:: TASK ITEM ::
Could every line below be written out exactly as it appears?

:: Collected data ::
==*==

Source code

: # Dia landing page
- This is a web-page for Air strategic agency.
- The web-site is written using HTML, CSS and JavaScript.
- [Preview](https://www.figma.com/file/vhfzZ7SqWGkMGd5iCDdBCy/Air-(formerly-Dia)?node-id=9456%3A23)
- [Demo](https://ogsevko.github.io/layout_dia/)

==*==

:: WRITTEN ANSWER ::
Source code

: # Dia landing page
- This is a web-page for Air strategic agency.
- The web-site is written using HTML, CSS and JavaScript.
- [Preview](https://www.figma.com/file/vhfzZ7SqWGkMGd5iCDdBCy/Air-(formerly-Dia)?node-id=9456%3A23)
- [Demo](https://ogsevko.github.io/layout_dia/)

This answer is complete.